** Opening EXERCISE TEXT block **

But okay I'm going to name some names here so let's change "failure" into "thing that I thought would go better":
Kam Chatman. Michigan is used to their big recruits coming in and having positive impact. With McGary it took a while; Irvin and Walton were immediate contributors, if not stars. Chatman was so far away from that. He airballed his first three and that was pretty close to his whole season. He was frequently benched for lineups featuring who-dats; if you were going to ask anyone who the touted top 50 recruit in this class was they would have gone with Dawkins, Doyle, MAAR and injured DJ Wilson before going "really?!?!" when you said Chatman.
Chatman did show flashes at the end of the season: a pretty take to the bucket here, a terrific entry pass there. It's clear he's a long-term project and not an instant star.
Mark Donnal. Donnal brings the best combination of size and experience amongst Michigan's bigs and still lost almost all of his playing time to Max Bielfeldt, who is a 6'7" center. He is a 6'7" center who was much much better on defense than Donnal, though. So it goes. Young bigs are generally real bad unless they're prodigy five-star types (even McGary needed most of a season to work his way into the starting lineup), and Donnal is no exception. He should improve. I'm a bit dubious he'll be able to keep pace with Wilson, let alone Doyle.
The Doyle situation went whatever is the opposite of things we think could have gone better. [Fuller] |
Living without Stauskas. Michigan's offense never recovered from the departure of their evil not just a shooter, and this was the case even with LeVert. Michigan's previously lethal pick and roll game evaporated until Zak Irvin revived it late, and with that out the door it was a lot of old-timey cuts and such from the 334th most experience team in America. Beilein expressed frustration that his guys were just not getting it before the season even kicked off, and that criticism was borne out in an ugly offensive season that was more Amaker than what we've become accustomed to.

** Closing EXERCISE TEXT block **
** Opening SUPPLIED INFORMATION block **

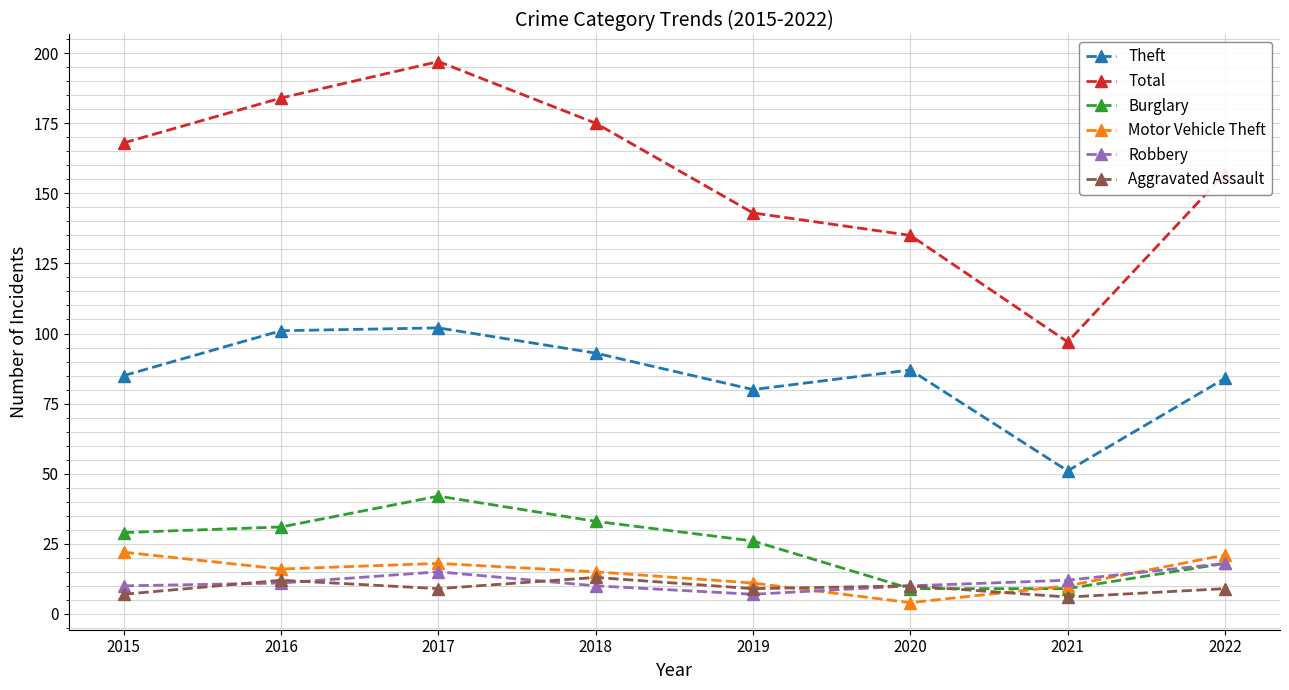

How many interior local peaks does the Burglary series have?

1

** Closing SUPPLIED INFORMATION block **

**QUESTIONS:**
1) Decide whether each statement agrees with the Michigan basketball review above. Answer yes or no and quote the deciding words of the review. (a) Chatman airballed his first three shots. (b) Bielfeldt was described as better on defense than Donnal. (c) Zak Irvin revived the pick and roll game early in the season.
2) Condense the paragraph of the Michigan basketball review that begins "Mark Donnal." into a short list that keeps its main facts.
3) Carry the Michigan basketball review forward, starting after its last sentence.

**TASK RESPONSES:**
1)
(a) Yes: "He airballed his first three"
(b) Yes: "much much better on defense than Donnal"
(c) No: "until Zak Irvin revived it late"

2)
- Donnal has the best mix of size and experience among Michigan's bigs.
- He still lost almost all his playing time to Max Bielfeldt, a 6'7" center who was much better on defense.
- Young bigs are generally poor unless they are prodigy five-star types. Even McGary needed most of a season to reach the starting lineup, and Donnal is no exception.
- He should improve, but the writer doubts he will keep pace with Wilson, let alone Doyle.

3)
Successes
Brian, cont.: And the most promising things:
Beilein's eye for talent. No one is 100%; I would put Beilein and his staff's ability to find diamonds in the rough up there with anyone. Aubrey Dawkins almost doesn't count because how the hell could you look at that guy and not instantly offer if you were 1) any mid-major in the country or 2) high-major teams up to and including Iowa/Illinois-type mid-tier battlers. But he does count because they didn't. MAAR was a minor revelation as well; Doyle has more skill than any freshman big not named McGary since Webber. Don't even get me started on Spike.
Chatman was a disappointment, but when it comes to plucking no-names out of obscurity who's got it better than us?
...and the fact that that eye has landed on folks who will be around a while. Michigan got not only a very solid class of recruits but a class that looks like it will be around for the next three years without exception. Dawkins may be an exception but he took a grad year and will not have the sort of age profile that NBA teams covet; it's hard to see the rest of the guys going early. Michigan clearly needed some stability after NBA draft after NBA draft featuring Wolverines; this class provides it, and now Michigan hopes to fill in holes with stars.
The Irvin surge. I'm skeptical of claims that this injury was good because it put this guy who wasn't injured in a different position. Not so in this case. Irvin was content to be a gunner who added a little bit of drive to his game for much of the year. This even continued after the two major injuries, but eventually Irvin got yelled at enough that he realized that he had to generate shots. He did so, efficiently, and Michigan's offense rose with his assist totals. The previous two years Michigan thrived with some of the most balanced offenses in America (Stauskas shot%: 23. QED.); Irvin developing a tripartite drive, pass, and shoot game will be immensely positive for next year's team.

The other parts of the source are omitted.